The current indexterm element cannot express the full range of indexing semantics needed for production book indexes. The inability to express "see" and "see also" index entries is one glaring example. This proposal introduces new child elements of indexterm that address the missing functionality.
The redirection elements' content will be the text of the referred-to entry. They will redirect the reader to the appropriate index entry.
Sort order will be specified by an element whose content will be the text to sort by. This controls how the index entry would be sorted relative to its peers, where the default would be to sort it by the entry's text. This allows a sort that ignores common words like "the" and "a," or leading punctuation characters such as "@href". This feature is important for some languages. For example, Japanese index entries would typically be sorted by their phonetic equivalent which cannot be reliably derived from the index entry text. Typically, correct sorting would require the presence of both the index entry text and the phonetic text.
Page range will be marked by start and end range markers. Within a topic, these markers will only span within that topic. Cross-topic spanning can be achieved by coalescing adjacent ranges ("DITA page 12-14, 14-15" becomes "DITA page 12-15"), or by spanning at the map level. If there is a start range marker but no end range marker, the index entry containing the start range marker will degrade into a simple single-page entry.
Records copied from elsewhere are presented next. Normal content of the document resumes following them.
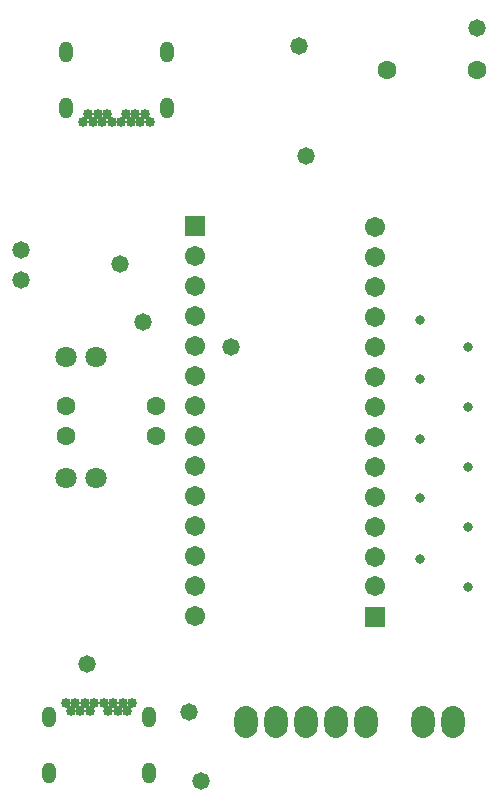
<source format=gbs>
G04*
G04 #@! TF.GenerationSoftware,Altium Limited,Altium Designer,18.1.9 (240)*
G04*
G04 Layer_Color=16711935*
%FSLAX25Y25*%
%MOIN*%
G70*
G01*
G75*
%ADD31C,0.03359*%
%ADD32O,0.04737X0.07099*%
%ADD33C,0.06312*%
%ADD34R,0.06706X0.06706*%
%ADD35C,0.06706*%
%ADD36O,0.07690X0.10642*%
%ADD37C,0.07099*%
%ADD38C,0.05800*%
%ADD39C,0.03300*%
D31*
X386575Y198941D02*
D03*
X389725D02*
D03*
X383425D02*
D03*
X392874D02*
D03*
X380276D02*
D03*
X396024D02*
D03*
X377126D02*
D03*
X399173D02*
D03*
X385000Y196185D02*
D03*
X391300D02*
D03*
X381851D02*
D03*
X394449D02*
D03*
X378701D02*
D03*
X397599D02*
D03*
X395575Y392736D02*
D03*
X392425D02*
D03*
X398725D02*
D03*
X389276D02*
D03*
X401874D02*
D03*
X386126D02*
D03*
X405024D02*
D03*
X382977D02*
D03*
X397150Y395492D02*
D03*
X390851D02*
D03*
X400300D02*
D03*
X387701D02*
D03*
X403449D02*
D03*
X384552D02*
D03*
D32*
X404961Y194413D02*
D03*
X371339D02*
D03*
X404961Y175791D02*
D03*
X371339D02*
D03*
X377189Y397264D02*
D03*
X410811D02*
D03*
X377189Y415886D02*
D03*
X410811D02*
D03*
D33*
X484000Y409903D02*
D03*
X514000D02*
D03*
X407000Y298000D02*
D03*
X377000D02*
D03*
Y288000D02*
D03*
X407000D02*
D03*
D34*
X480000Y227795D02*
D03*
X420000Y357900D02*
D03*
D35*
X480000Y238000D02*
D03*
Y247795D02*
D03*
Y257795D02*
D03*
Y267795D02*
D03*
Y277795D02*
D03*
Y287795D02*
D03*
Y297795D02*
D03*
Y307795D02*
D03*
Y317795D02*
D03*
Y327795D02*
D03*
Y337795D02*
D03*
Y347795D02*
D03*
Y357795D02*
D03*
X420000Y347900D02*
D03*
Y337900D02*
D03*
Y327900D02*
D03*
Y317900D02*
D03*
Y307900D02*
D03*
Y297900D02*
D03*
Y287900D02*
D03*
Y277900D02*
D03*
Y267900D02*
D03*
Y257900D02*
D03*
Y247900D02*
D03*
Y237900D02*
D03*
Y227900D02*
D03*
D36*
X506000Y192700D02*
D03*
X496000D02*
D03*
X457200D02*
D03*
X467200D02*
D03*
X477200D02*
D03*
X447200D02*
D03*
X437200D02*
D03*
D37*
X387000Y314461D02*
D03*
X377000D02*
D03*
X377244Y274150D02*
D03*
X387244D02*
D03*
D38*
X384276Y212000D02*
D03*
X422000Y173000D02*
D03*
X418000Y196000D02*
D03*
X514000Y424000D02*
D03*
X457283Y381283D02*
D03*
X454839Y418000D02*
D03*
X432000Y317795D02*
D03*
X362000Y340000D02*
D03*
Y350000D02*
D03*
X395276Y345276D02*
D03*
X402819Y326000D02*
D03*
D39*
X495000Y246905D02*
D03*
Y267205D02*
D03*
Y326819D02*
D03*
Y306906D02*
D03*
Y287055D02*
D03*
X511000Y317795D02*
D03*
Y297795D02*
D03*
Y277795D02*
D03*
Y237795D02*
D03*
Y257795D02*
D03*
M02*

</source>
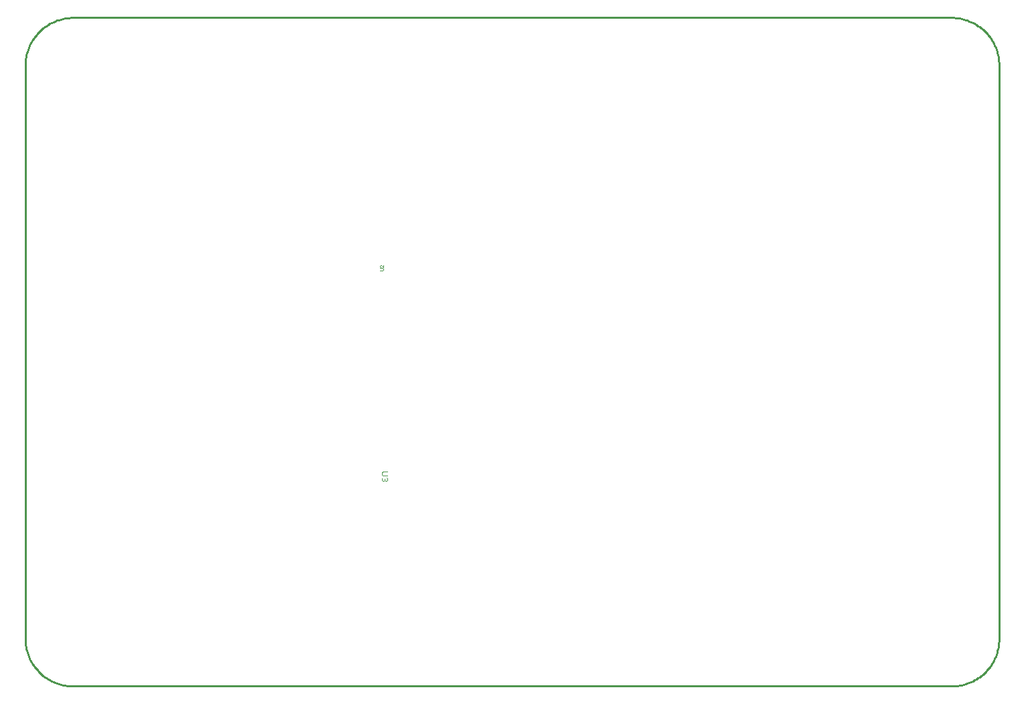
<source format=gm1>
G04*
G04 #@! TF.GenerationSoftware,Altium Limited,Altium Designer,21.3.1 (25)*
G04*
G04 Layer_Color=16711935*
%FSLAX25Y25*%
%MOIN*%
G70*
G04*
G04 #@! TF.SameCoordinates,B8EFB4BC-30DA-42F7-88CE-EC59C6869F36*
G04*
G04*
G04 #@! TF.FilePolarity,Positive*
G04*
G01*
G75*
%ADD10C,0.01000*%
%ADD11C,0.00394*%
%ADD130C,0.00236*%
D10*
X23622Y332677D02*
X22619Y332656D01*
X21619Y332592D01*
X20622Y332486D01*
X19630Y332337D01*
X18645Y332147D01*
X17670Y331915D01*
X16705Y331642D01*
X15753Y331328D01*
X14814Y330974D01*
X13892Y330580D01*
X12987Y330148D01*
X12102Y329678D01*
X11237Y329170D01*
X10394Y328626D01*
X9576Y328047D01*
X8782Y327434D01*
X8016Y326787D01*
X7277Y326109D01*
X6568Y325400D01*
X5890Y324662D01*
X5243Y323895D01*
X4630Y323102D01*
X4051Y322283D01*
X3507Y321440D01*
X3000Y320575D01*
X2529Y319690D01*
X2097Y318785D01*
X1703Y317863D01*
X1349Y316925D01*
X1035Y315972D01*
X762Y315007D01*
X530Y314032D01*
X340Y313047D01*
X191Y312055D01*
X85Y311058D01*
X21Y310058D01*
X0Y309055D01*
X484252D02*
X484231Y310058D01*
X484167Y311058D01*
X484061Y312055D01*
X483912Y313047D01*
X483722Y314032D01*
X483490Y315007D01*
X483216Y315972D01*
X482903Y316925D01*
X482549Y317863D01*
X482155Y318785D01*
X481723Y319690D01*
X481252Y320575D01*
X480745Y321440D01*
X480201Y322283D01*
X479622Y323102D01*
X479009Y323895D01*
X478362Y324662D01*
X477684Y325400D01*
X476975Y326109D01*
X476236Y326787D01*
X475470Y327434D01*
X474676Y328047D01*
X473858Y328626D01*
X473015Y329170D01*
X472150Y329678D01*
X471265Y330148D01*
X470360Y330580D01*
X469438Y330974D01*
X468499Y331328D01*
X467547Y331642D01*
X466582Y331915D01*
X465607Y332147D01*
X464622Y332337D01*
X463630Y332486D01*
X462633Y332592D01*
X461632Y332656D01*
X460630Y332677D01*
Y0D02*
X461632Y21D01*
X462633Y85D01*
X463630Y191D01*
X464622Y340D01*
X465607Y530D01*
X466582Y762D01*
X467547Y1035D01*
X468499Y1349D01*
X469438Y1703D01*
X470360Y2097D01*
X471265Y2529D01*
X472150Y3000D01*
X473015Y3507D01*
X473858Y4051D01*
X474676Y4630D01*
X475470Y5243D01*
X476236Y5890D01*
X476975Y6568D01*
X477684Y7277D01*
X478362Y8016D01*
X479009Y8782D01*
X479622Y9576D01*
X480201Y10394D01*
X480745Y11237D01*
X481252Y12102D01*
X481723Y12987D01*
X482155Y13892D01*
X482549Y14814D01*
X482903Y15753D01*
X483216Y16705D01*
X483490Y17670D01*
X483722Y18645D01*
X483912Y19630D01*
X484061Y20622D01*
X484167Y21619D01*
X484231Y22619D01*
X484252Y23622D01*
X0D02*
X21Y22619D01*
X85Y21619D01*
X191Y20622D01*
X340Y19630D01*
X530Y18645D01*
X762Y17670D01*
X1035Y16705D01*
X1349Y15753D01*
X1703Y14814D01*
X2097Y13892D01*
X2529Y12987D01*
X3000Y12102D01*
X3507Y11237D01*
X4051Y10394D01*
X4630Y9576D01*
X5243Y8782D01*
X5890Y8016D01*
X6568Y7277D01*
X7277Y6568D01*
X8016Y5890D01*
X8782Y5243D01*
X9576Y4630D01*
X10394Y4051D01*
X11237Y3507D01*
X12102Y3000D01*
X12987Y2529D01*
X13892Y2097D01*
X14814Y1703D01*
X15753Y1349D01*
X16705Y1035D01*
X17670Y762D01*
X18645Y530D01*
X19630Y340D01*
X20622Y191D01*
X21619Y85D01*
X22619Y21D01*
X23622Y0D01*
X460630D01*
X484252Y23622D02*
Y309055D01*
X23622Y332677D02*
X460630D01*
X0Y23622D02*
Y309055D01*
D11*
X180102Y106681D02*
X177806D01*
X177347Y106222D01*
Y105304D01*
X177806Y104844D01*
X180102D01*
X179642Y103926D02*
X180102Y103467D01*
Y102549D01*
X179642Y102089D01*
X179183D01*
X178724Y102549D01*
Y103008D01*
Y102549D01*
X178265Y102089D01*
X177806D01*
X177347Y102549D01*
Y103467D01*
X177806Y103926D01*
D130*
X176485Y206949D02*
X177797D01*
X178059Y207211D01*
Y207736D01*
X177797Y207998D01*
X176485D01*
X178059Y209573D02*
Y208523D01*
X177009Y209573D01*
X176747D01*
X176485Y209310D01*
Y208786D01*
X176747Y208523D01*
M02*

</source>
The presence of an unmatched end range marker will cause a processing error. Note: Scott Prentice on the dita-users list suggested topic spanning by using an attribute to indicate that the indexterm spans the entire topic, which is another alternative.
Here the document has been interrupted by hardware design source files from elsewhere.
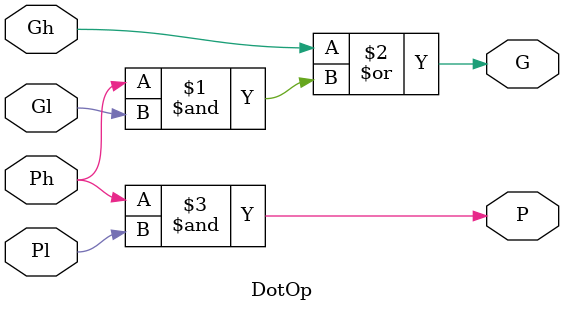
<source format=v>
module DotOp (
    input Gh,
    input Ph,
    input Gl,
    input Pl,
    output wire G,
    output wire P
);

    assign G = Gh | (Ph & Gl);
    assign P = Ph & Pl;
    
endmodule

</source>
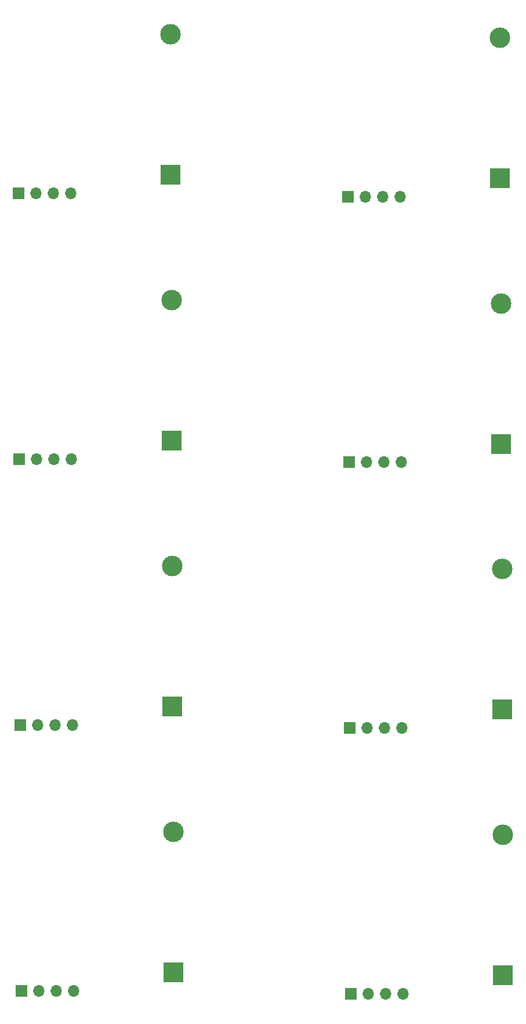
<source format=gbr>
%TF.GenerationSoftware,KiCad,Pcbnew,8.0.5*%
%TF.CreationDate,2024-12-11T00:22:58+01:00*%
%TF.ProjectId,rtc-module-kicad,7274632d-6d6f-4647-956c-652d6b696361,rev?*%
%TF.SameCoordinates,Original*%
%TF.FileFunction,Soldermask,Bot*%
%TF.FilePolarity,Negative*%
%FSLAX46Y46*%
G04 Gerber Fmt 4.6, Leading zero omitted, Abs format (unit mm)*
G04 Created by KiCad (PCBNEW 8.0.5) date 2024-12-11 00:22:58*
%MOMM*%
%LPD*%
G01*
G04 APERTURE LIST*
%ADD10R,3.000000X3.000000*%
%ADD11C,3.000000*%
%ADD12R,1.700000X1.700000*%
%ADD13O,1.700000X1.700000*%
G04 APERTURE END LIST*
D10*
%TO.C,J1*%
X95605599Y-98457601D03*
D11*
X95605599Y-77967601D03*
%TD*%
D12*
%TO.C,J2*%
X73406000Y-101142800D03*
D13*
X75946000Y-101142800D03*
X78486000Y-101142800D03*
X81026000Y-101142800D03*
%TD*%
D10*
%TO.C,J1*%
X95453199Y-59697201D03*
D11*
X95453199Y-39207201D03*
%TD*%
D12*
%TO.C,J2*%
X73253600Y-62382400D03*
D13*
X75793600Y-62382400D03*
X78333600Y-62382400D03*
X80873600Y-62382400D03*
%TD*%
D10*
%TO.C,J1*%
X143560799Y-60154401D03*
D11*
X143560799Y-39664401D03*
%TD*%
D12*
%TO.C,J2*%
X121513600Y-101600000D03*
D13*
X124053600Y-101600000D03*
X126593600Y-101600000D03*
X129133600Y-101600000D03*
%TD*%
D12*
%TO.C,J2*%
X121361200Y-62839600D03*
D13*
X123901200Y-62839600D03*
X126441200Y-62839600D03*
X128981200Y-62839600D03*
%TD*%
D10*
%TO.C,J1*%
X143713199Y-98914801D03*
D11*
X143713199Y-78424801D03*
%TD*%
D10*
%TO.C,J1*%
X95757999Y-137218001D03*
D11*
X95757999Y-116728001D03*
%TD*%
D12*
%TO.C,J2*%
X73558400Y-139903200D03*
D13*
X76098400Y-139903200D03*
X78638400Y-139903200D03*
X81178400Y-139903200D03*
%TD*%
D12*
%TO.C,J2*%
X121666000Y-140360400D03*
D13*
X124206000Y-140360400D03*
X126746000Y-140360400D03*
X129286000Y-140360400D03*
%TD*%
D10*
%TO.C,J1*%
X143865599Y-137675201D03*
D11*
X143865599Y-117185201D03*
%TD*%
D10*
%TO.C,J1*%
X144017999Y-176435601D03*
D11*
X144017999Y-155945601D03*
%TD*%
D12*
%TO.C,J2*%
X121818400Y-179120800D03*
D13*
X124358400Y-179120800D03*
X126898400Y-179120800D03*
X129438400Y-179120800D03*
%TD*%
%TO.C,J2*%
X81330800Y-178663600D03*
X78790800Y-178663600D03*
X76250800Y-178663600D03*
D12*
X73710800Y-178663600D03*
%TD*%
D11*
%TO.C,J1*%
X95910399Y-155488401D03*
D10*
X95910399Y-175978401D03*
%TD*%
M02*

</source>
All new indexterm child elements will have an "index-" prefix. So an index entry might look like:
<indexterm>Art
<indexterm>The Drawing
<index-sort-as>Drawing</index-sort-as>
<index-see-also>Illustration</index-see-also>
<index-range-start/>
</indexterm>
</indexterm>
The linking behavior of the redirection elements presents some difficulty, because it is not simply a matter of linking directly to another indexterm element. For example, consider the following extract from the index of a hypothetical book, "The Complete Aquarium Book":
In this example, there isn't a specific indexterm element for "Goldfish."It is only implicit in a multi-level indexterm such as <indexterm>Goldfish <indexterm>feeding </indexterm> </indexterm>. Any redirection to "Goldfish" remains valid even if individual entries like "selection" disappear depending on the DITA map's topic selection. In the case of "Carp," there are multiple indexterm instances that created the main entry: any redirection to "Carp" should remain valid even if one or more of these indexterms disappear. A third difficulty is that the reference to "Goldfish feeding" points to a nested indexterm. We need to define an identifier that a redirection element such as index-see can use to point to something yet to be generated. Some definitions might be useful:
If we adopt the textual content of an indexterm as its identifier, we can make links from an indexterm to an index entry or a combined indexed entry that is yet to be generated. For example, <index-see>Goldfish </index-see> will link to "Goldfish" because its content is the combined index entry's common prefix identifier. Similarly, a link to "Goldfish feeding" is possible with <index-see>Goldfish <indexterm>feeding </indexterm> </index-see> which mirrors the hierarchy of the indexterm that generates "Goldfish feeding": <indexterm>Goldfish <indexterm>feeding </indexterm> </indexterm>.
New child elements should be introduced to the indexterm element. They will not be specializations of indexterm itself: a domain specialization of indexterm will be available anywhere that indexterm is available, but these new elements are only meaningful as children of an indexterm element.
While the actual DTD changes are minor, the new semantics may require substantial work for processors that generate indexes.
With these additions, DITA adopters will have a standard way to generate production quality book indexes.